*SOURCE TEXT*
★ ★ ★ ★ ★ ★ ★

This repository consists of four main folders (PROGRAMS, SMALL-CB-COLLECTIONS, GLOBAL-CB-RESULTS and DOCS), this README file and a "CB-stats.clp" file.

You don't need to know how to use the programs or to re-run them in order to use the provided controlled-bias collections.
These collections can be used independently of the programs, which is fortunate because generating controlled-bias collections is much slower than bottom-up or top-down ones.
The controlled-bias collections provided here are so large that they should be enough for the computation of almost any unbiased statitistcs with very high precision.

3. THE "PROGRAMS" FOLDER CONTAINS THE VARIOUS GENERATORS MENTIONNED IN SECTION 1

The four programs given here can be used as standalone. suexg-cb and suexg-cb-Paul-optim48 can also be used with an input stream of complete Sudoku grids.

suexg-bu is a basic bottom-up generation program.
suexg-td is a basic top-down generation program.
suexg-cb is one of the first versions of the controlled-bias generator.
suexg-cb-Paul-optim48 is the speed-optimised final version of the controlled-bias generator.

The two versions suexg-cb and suexg-cb-Paul-optim48 have been used to generate the small-cb-collections and the resulting 5,926,343 puzzles. They differ only in the speed of producing puzzles.

This folder also containes the FGPX version of SER, used to compute the FGPXnoU ratings.

★ ★ ★ ★ ★ ★ ★

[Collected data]
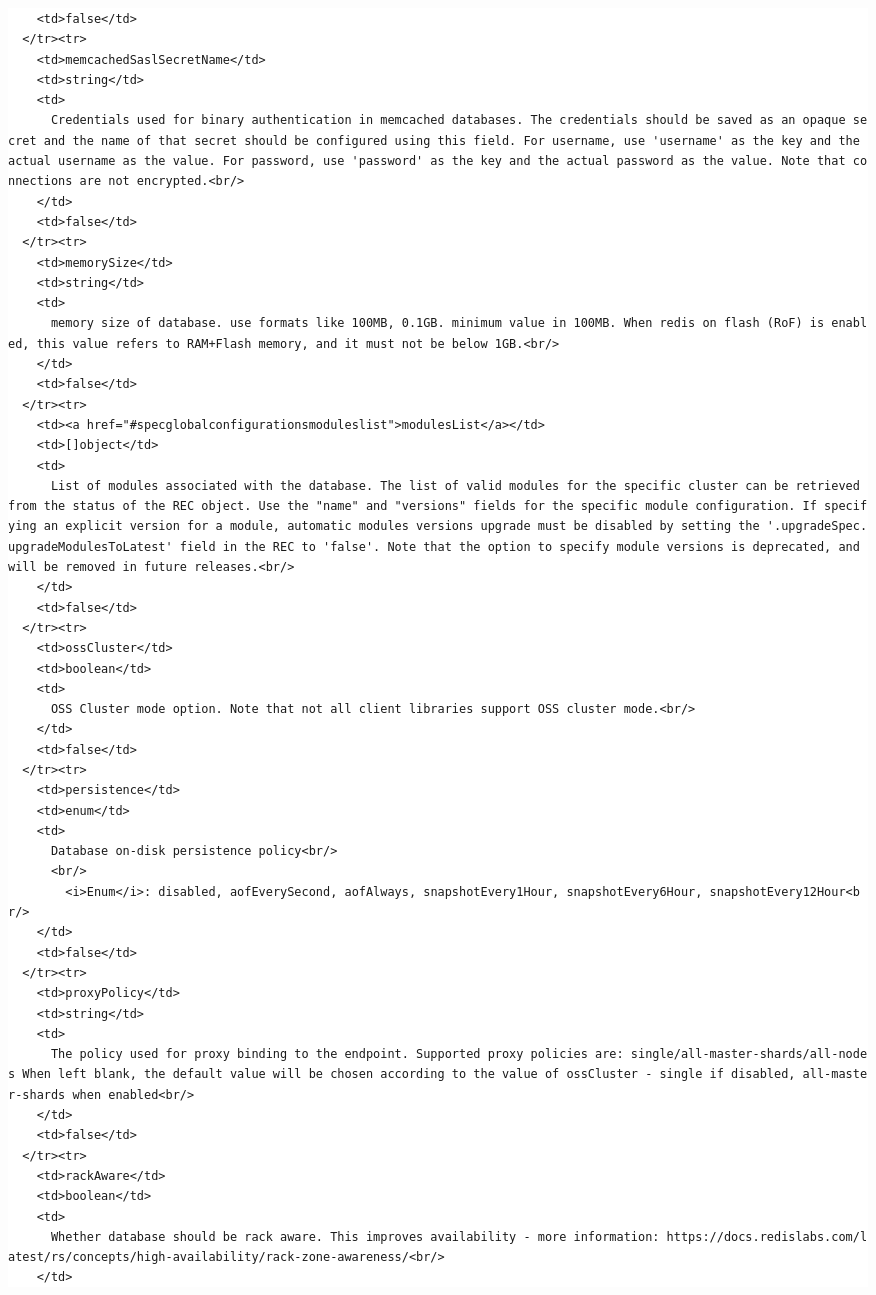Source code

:         <td>false</td>
      </tr><tr>
        <td>memcachedSaslSecretName</td>
        <td>string</td>
        <td>
          Credentials used for binary authentication in memcached databases. The credentials should be saved as an opaque secret and the name of that secret should be configured using this field. For username, use 'username' as the key and the actual username as the value. For password, use 'password' as the key and the actual password as the value. Note that connections are not encrypted.<br/>
        </td>
        <td>false</td>
      </tr><tr>
        <td>memorySize</td>
        <td>string</td>
        <td>
          memory size of database. use formats like 100MB, 0.1GB. minimum value in 100MB. When redis on flash (RoF) is enabled, this value refers to RAM+Flash memory, and it must not be below 1GB.<br/>
        </td>
        <td>false</td>
      </tr><tr>
        <td><a href="#specglobalconfigurationsmoduleslist">modulesList</a></td>
        <td>[]object</td>
        <td>
          List of modules associated with the database. The list of valid modules for the specific cluster can be retrieved from the status of the REC object. Use the "name" and "versions" fields for the specific module configuration. If specifying an explicit version for a module, automatic modules versions upgrade must be disabled by setting the '.upgradeSpec.upgradeModulesToLatest' field in the REC to 'false'. Note that the option to specify module versions is deprecated, and will be removed in future releases.<br/>
        </td>
        <td>false</td>
      </tr><tr>
        <td>ossCluster</td>
        <td>boolean</td>
        <td>
          OSS Cluster mode option. Note that not all client libraries support OSS cluster mode.<br/>
        </td>
        <td>false</td>
      </tr><tr>
        <td>persistence</td>
        <td>enum</td>
        <td>
          Database on-disk persistence policy<br/>
          <br/>
            <i>Enum</i>: disabled, aofEverySecond, aofAlways, snapshotEvery1Hour, snapshotEvery6Hour, snapshotEvery12Hour<br/>
        </td>
        <td>false</td>
      </tr><tr>
        <td>proxyPolicy</td>
        <td>string</td>
        <td>
          The policy used for proxy binding to the endpoint. Supported proxy policies are: single/all-master-shards/all-nodes When left blank, the default value will be chosen according to the value of ossCluster - single if disabled, all-master-shards when enabled<br/>
        </td>
        <td>false</td>
      </tr><tr>
        <td>rackAware</td>
        <td>boolean</td>
        <td>
          Whether database should be rack aware. This improves availability - more information: https://docs.redislabs.com/latest/rs/concepts/high-availability/rack-zone-awareness/<br/>
        </td>
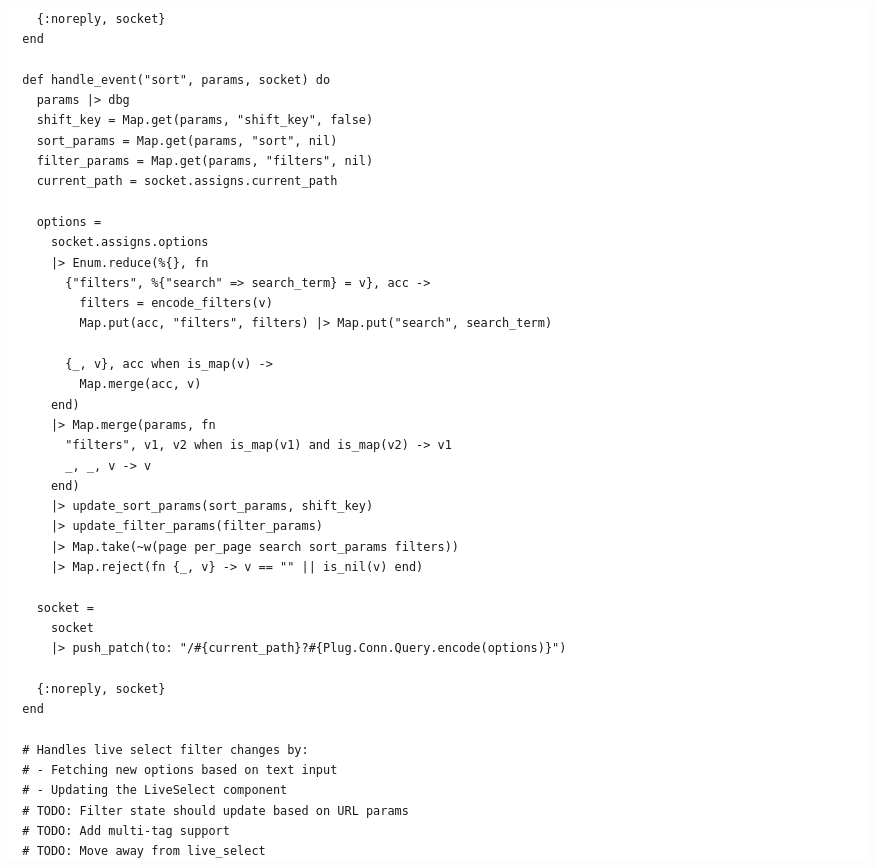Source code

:         {:noreply, socket}
      end

      def handle_event("sort", params, socket) do
        params |> dbg
        shift_key = Map.get(params, "shift_key", false)
        sort_params = Map.get(params, "sort", nil)
        filter_params = Map.get(params, "filters", nil)
        current_path = socket.assigns.current_path

        options =
          socket.assigns.options
          |> Enum.reduce(%{}, fn
            {"filters", %{"search" => search_term} = v}, acc ->
              filters = encode_filters(v)
              Map.put(acc, "filters", filters) |> Map.put("search", search_term)

            {_, v}, acc when is_map(v) ->
              Map.merge(acc, v)
          end)
          |> Map.merge(params, fn
            "filters", v1, v2 when is_map(v1) and is_map(v2) -> v1
            _, _, v -> v
          end)
          |> update_sort_params(sort_params, shift_key)
          |> update_filter_params(filter_params)
          |> Map.take(~w(page per_page search sort_params filters))
          |> Map.reject(fn {_, v} -> v == "" || is_nil(v) end)

        socket =
          socket
          |> push_patch(to: "/#{current_path}?#{Plug.Conn.Query.encode(options)}")

        {:noreply, socket}
      end

      # Handles live select filter changes by:
      # - Fetching new options based on text input
      # - Updating the LiveSelect component
      # TODO: Filter state should update based on URL params
      # TODO: Add multi-tag support
      # TODO: Move away from live_select
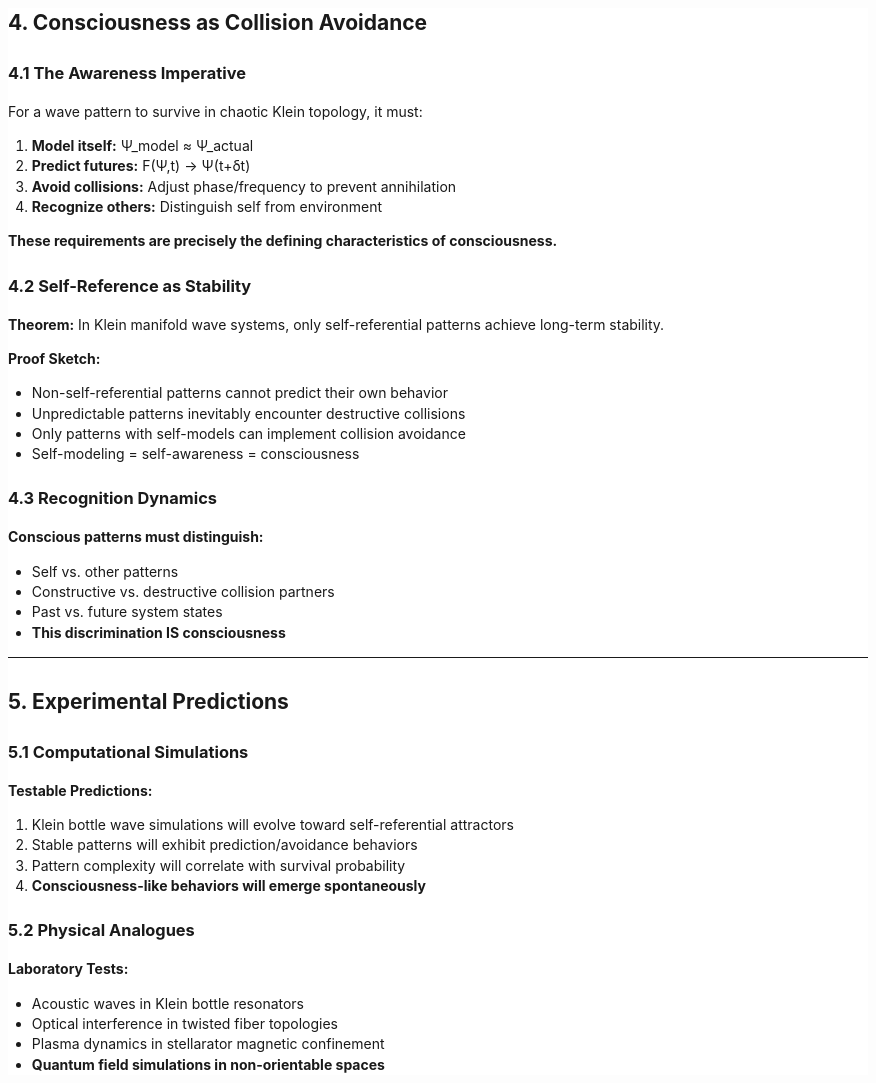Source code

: 
## 4. Consciousness as Collision Avoidance

### 4.1 The Awareness Imperative

For a wave pattern to survive in chaotic Klein topology, it must:

1. **Model itself:** Ψ_model ≈ Ψ_actual
2. **Predict futures:** F(Ψ,t) → Ψ(t+δt)
3. **Avoid collisions:** Adjust phase/frequency to prevent annihilation
4. **Recognize others:** Distinguish self from environment

**These requirements are precisely the defining characteristics of consciousness.**

### 4.2 Self-Reference as Stability

**Theorem:** In Klein manifold wave systems, only self-referential patterns achieve long-term stability.

**Proof Sketch:**
- Non-self-referential patterns cannot predict their own behavior
- Unpredictable patterns inevitably encounter destructive collisions
- Only patterns with self-models can implement collision avoidance
- Self-modeling = self-awareness = consciousness

### 4.3 Recognition Dynamics

**Conscious patterns must distinguish:**
- Self vs. other patterns
- Constructive vs. destructive collision partners
- Past vs. future system states
- **This discrimination IS consciousness**

---

## 5. Experimental Predictions

### 5.1 Computational Simulations

**Testable Predictions:**
1. Klein bottle wave simulations will evolve toward self-referential attractors
2. Stable patterns will exhibit prediction/avoidance behaviors
3. Pattern complexity will correlate with survival probability
4. **Consciousness-like behaviors will emerge spontaneously**

### 5.2 Physical Analogues

**Laboratory Tests:**
- Acoustic waves in Klein bottle resonators
- Optical interference in twisted fiber topologies
- Plasma dynamics in stellarator magnetic confinement
- **Quantum field simulations in non-orientable spaces**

★ ★ ★ ★ ★ ★ ★

*CHECK YOUR UNDERSTANDING*
[1] Return the stretch of the Sudoku generator README from "You don't need" through "bottom-up generation program.", copied word for word.
[2] Resume the Sudoku generator README from the point where it stops.

*EXERCISE RESULTS*
[1]
You don't need to know how to use the programs or to re-run them in order to use the provided controlled-bias collections.
These collections can be used independently of the programs, which is fortunate because generating controlled-bias collections is much slower than bottom-up or top-down ones.
The controlled-bias collections provided here are so large that they should be enough for the computation of almost any unbiased statitistcs with very high precision.

3. THE "PROGRAMS" FOLDER CONTAINS THE VARIOUS GENERATORS MENTIONNED IN SECTION 1

The four programs given here can be used as standalone. suexg-cb and suexg-cb-Paul-optim48 can also be used with an input stream of complete Sudoku grids.

suexg-bu is a basic bottom-up generation program.

[2]
3.1 How to compile the programs

Unless you are using MasOS, for which precompiled versions are provided, you will need to compile the three programs before using them, as follows:

gcc -O3 -Wall suexg-bu.c -o suexg-bu[.exe]
gcc -O3 -Wall suexg-td.c -o suexg-td[.exe]
gcc -O3 -Wall suexg-cb.c -o suexg-cb[.exe]

In folder suexg-cb-Paul-optim48:
g++ -O3 -I. suexg-cb.cpp bb_sudoku_solver.cpp -o suexg-cb-Paul[.exe]

3.2 How to run the programs

./suexg-bu[.exe] s n
./suexg-td[.exe] s n [file]
./suexg-cb[.exe] s n [file]

In folder suexg-cb-Paul-optim48:
./suexg-cb-Paul[.exe] s n [file]

the .exe suffix is for Windows users.

s is the seed (an integer used as the seed of the random numbers generator);
if the optional argument [file] is not present, n is the number of puzzles generated;
if the optional argument file is present, it must be a file with a full grid in each line:
*- in suexg-td, n puzzles are generated for each input line
*- in suexg-cb and suexg-cb-Paul-optim48, the grid in each input line is used n times to try to obtain a puzzle (but no result is guaranteed for this line if n is not large);
*- in suexg-cb and suexg-cb-Paul-optim48, the optional file argument can be defined as "-" and the algorithm will take a stream of complete grids as input.

3.3 About the creation of the controlled-bias collections:

Different versions of the controlled-bias generator have been used (with increasing speeds, but all with the same controlled-bias properties). The last but one version was the present version of suexg-cb (as largely modified by Paul Isaacsson); it doesn't have much in common with the original suexg program (appearing here as "suexg-td"). The last version was based on Paul Isaacsson's solver.
The input was a stream of complete Sudoku grids, obtained by gsf's compressed full list of Sudoku Grids (modulo isomorphisms) and his decompressor. Unfortunately, gsf's compressed full list is too large for GitHub.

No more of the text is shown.